Q8 (International partnerships): no prior data → STRONG
— Eight new partnerships across three continents materialised, with Ukraine shifting from technology recipient to exporter across Middle East and Asia.
Q10 (Regulatory changes): no prior data → STRONG
— Multiple concurrent policy shifts (export liberalisation, ZBROYA.Investments launch, Hungary regime change, EU-UK negotiations) create substantive market access.
Q1 (Ukrainian startup grants): MODERATE → NO SIGNAL
— ZBROYA.Investments portal launched but no actual grant recipients announced this week; infrastructure exists but capital deployment not yet visible.
Q5 (Funding flow): STRONG → MODERATE
— Confirmed private investment ($129M in 2025) and infrastructure (ZBROYA), but €90bn EU loan still frozen and new funding announcements sparse this week.
Q2, Q4, Q6, Q7: all maintained STRONG signals
— Battlefield traction (UGVs, long-range drones), partnerships (Croatia, Germany, Canada, Syria), production milestones (22,000 UGV missions), and EW development all showed continued strength with new evidence.
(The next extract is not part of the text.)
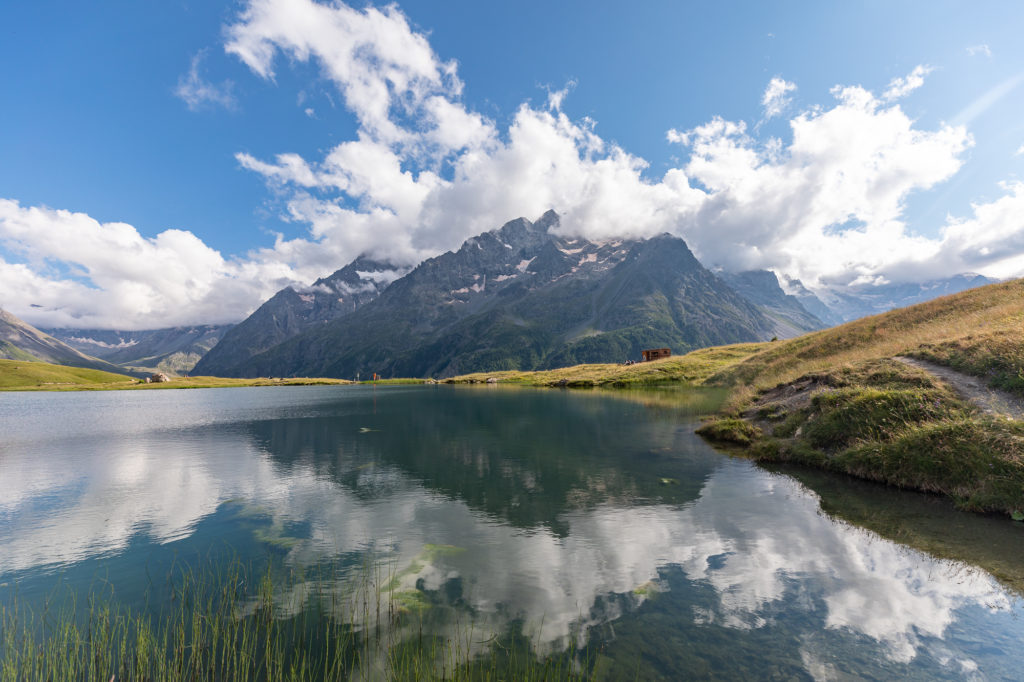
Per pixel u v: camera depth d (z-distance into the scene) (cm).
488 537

Rheinmetall Destinus Strike Systems
— joint venture (Rheinmetall 51%, Destinus 49%) to mass-produce cruise missiles at 2,000+ units/year using systems "already deployed in Ukraine."
Build in Ukraine / Build with Ukraine programmes
— now attracting Quantum Systems (Germany), ORQA (Croatia), ZenaTech (Canada) for production partnerships, validating Ukraine as cost-effective manufacturing hub with battlefield testing access.
European strategic autonomy from US
— French, Swedish, Polish defence ministers explicitly stating reduced US dependence whilst investing in Ukrainian-proven technologies; this is policy doctrine, not rhetoric.